By Franck Pachot
.
This was initially posted to CERN Database blog on Wednesday, 12 September 2018 where it seems to be lost. Here is a copy thanks to web.archive.org
Demo table
I create a table for the demo. The CTAS gathers statistics (12c online statistics gathering) with one row and then I insert more rows:
10:33:56 SQL> create table DEMO as select rownum n from dual;
Table DEMO created.
10:33:56 SQL> insert into DEMO select rownum n from xmltable('1 to 41');
41 rows inserted.
10:33:56 SQL> commit;
Commit complete.
The estimations are stale: estimates 1 row (E-Rows) but 42 actual rows (A-Rows)
10:33:56 SQL> select /*+ gather_plan_statistics */ count(*) from DEMO;
COUNT(*)
--------
42
10:33:57 SQL> select * from table(dbms_xplan.display_cursor(format=>'basic +rows +rowstats last'));
PLAN_TABLE_OUTPUT
-----------------
EXPLAINED SQL STATEMENT:
------------------------
select /*+ gather_plan_statistics */ count(*) from DEMO
Plan hash value: 2180342005
--------------------------------------------------------------
| Id | Operation | Name | Starts | E-Rows | A-Rows |
--------------------------------------------------------------
| 0 | SELECT STATEMENT | | 1 | | 1 |
| 1 | SORT AGGREGATE | | 1 | 1 | 1 |
| 2 | TABLE ACCESS FULL| DEMO | 1 | 1 | 42 |
--------------------------------------------------------------
Pending Statistics
Here we are: I want to gather statistics on this table. But I will lower all risks by not publishing them immediately. Current statistics preferences are set to PUBLISH=TRUE:
10:33:58 SQL> select num_rows,cast(last_analyzed as timestamp),dbms_stats.get_prefs('PUBLISH',owner,table_name) from dba_tab_statistics where owner='DEMO' and table_name in ('DEMO');
NUM_ROWS CAST(LAST_ANALYZEDASTIMESTAMP) DBMS_STATS.GET_PREFS('PUBLISH',OWNER,TABLE_NAME)

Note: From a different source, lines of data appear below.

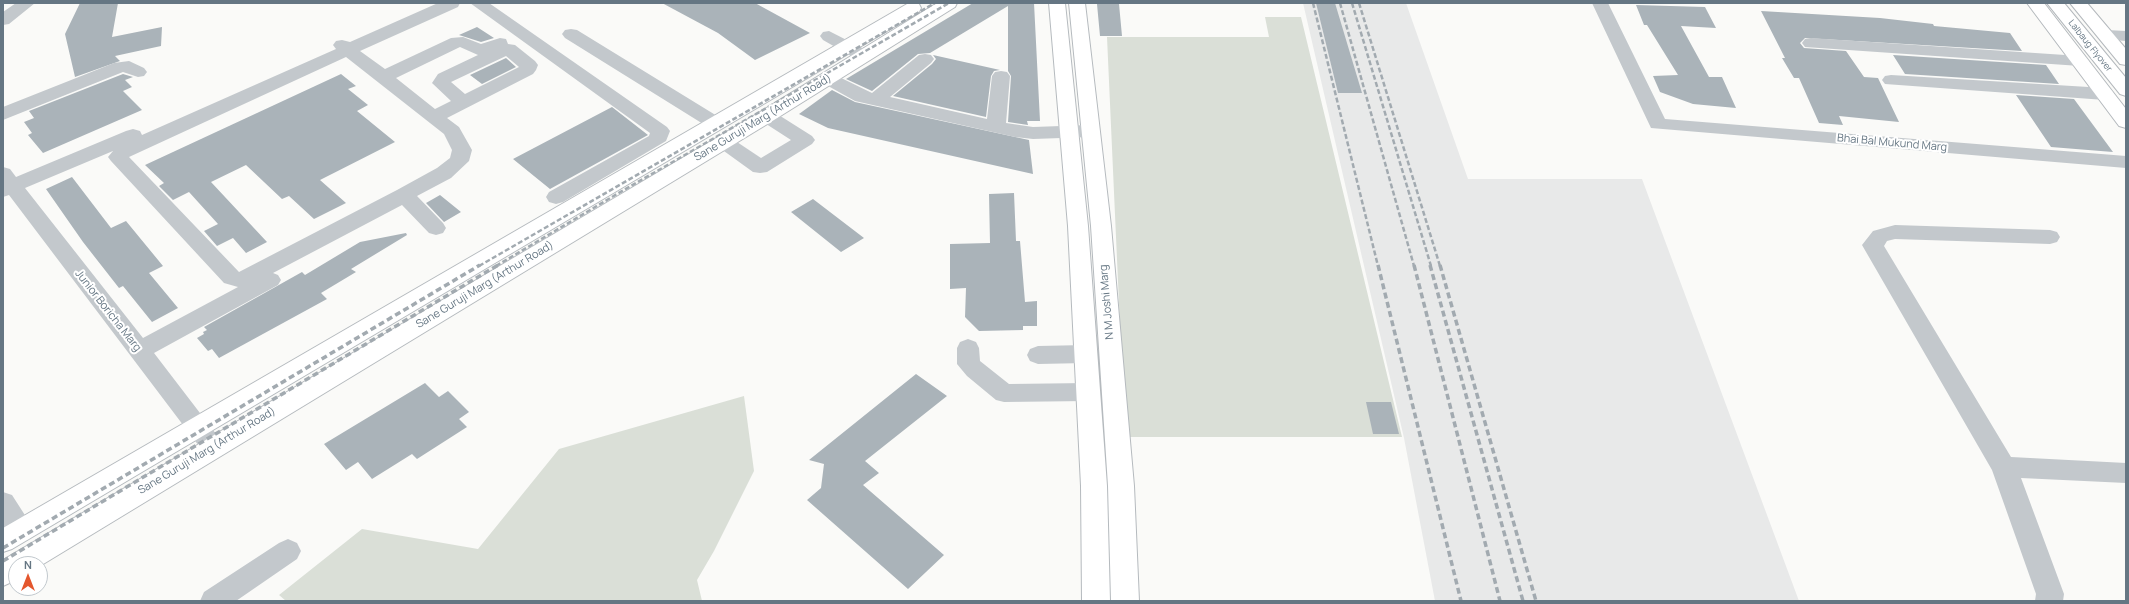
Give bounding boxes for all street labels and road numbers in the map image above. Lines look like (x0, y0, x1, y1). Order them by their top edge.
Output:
street label: Lalbaug Flyover (2066, 18, 2114, 74)
street label: Sane Guruji Marg (Arthur Road) (692, 72, 834, 164)
street label: Bhai Bal Mukund Marg (1836, 132, 1948, 154)
street label: Sane Guruji Marg (Arthur Road) (414, 239, 556, 331)
street label: N M Joshi Marg (1097, 264, 1117, 340)
street label: Junior Boricha Marg (72, 268, 144, 354)
street label: Sane Guruji Marg (Arthur Road) (136, 405, 278, 497)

-------- ------------------------------ ------------------------------------------------
1 12-SEP-18 10.33.56.000000000 AM TRUE
I set it to FALSE:
10:33:59 SQL> exec dbms_stats.set_table_prefs('DEMO','DEMO','publish','false');
PL/SQL procedure successfully completed.
10:34:00 SQL> select num_rows,cast(last_analyzed as timestamp),dbms_stats.get_prefs('PUBLISH',owner,table_name) from dba_tab_statistics where owner='DEMO' and table_name in ('DEMO');
NUM_ROWS CAST(LAST_ANALYZEDASTIMESTAMP) DBMS_STATS.GET_PREFS('PUBLISH',OWNER,TABLE_NAME)

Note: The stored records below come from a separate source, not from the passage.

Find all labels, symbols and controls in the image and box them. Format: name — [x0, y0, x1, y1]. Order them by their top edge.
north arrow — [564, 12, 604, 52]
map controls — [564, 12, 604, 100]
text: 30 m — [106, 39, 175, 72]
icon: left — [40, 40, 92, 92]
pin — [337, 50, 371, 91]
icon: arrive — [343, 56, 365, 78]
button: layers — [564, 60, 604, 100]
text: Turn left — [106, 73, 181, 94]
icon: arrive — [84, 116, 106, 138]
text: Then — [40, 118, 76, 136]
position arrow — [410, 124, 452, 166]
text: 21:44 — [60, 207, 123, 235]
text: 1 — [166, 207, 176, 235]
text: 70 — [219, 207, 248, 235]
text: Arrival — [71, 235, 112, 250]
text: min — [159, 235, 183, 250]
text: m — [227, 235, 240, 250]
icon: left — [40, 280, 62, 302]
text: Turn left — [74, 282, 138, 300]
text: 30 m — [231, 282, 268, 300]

-------- ------------------------------ ------------------------------------------------
1 12-SEP-18 10.33.56.000000000 AM FALSE
I’m now gathering stats as I want to:
10:34:01 SQL> exec dbms_stats.gather_table_stats('DEMO','DEMO');
PL/SQL procedure successfully completed.
Test Pending Statistics
They are not published. But to test my queries with those new stats, I can set my session to use pending statistics:
10:34:02 SQL> alter session set optimizer_use_pending_statistics=true;
Session altered.
Running my query again, I can see the good estimations (E-Rows=A-Rows)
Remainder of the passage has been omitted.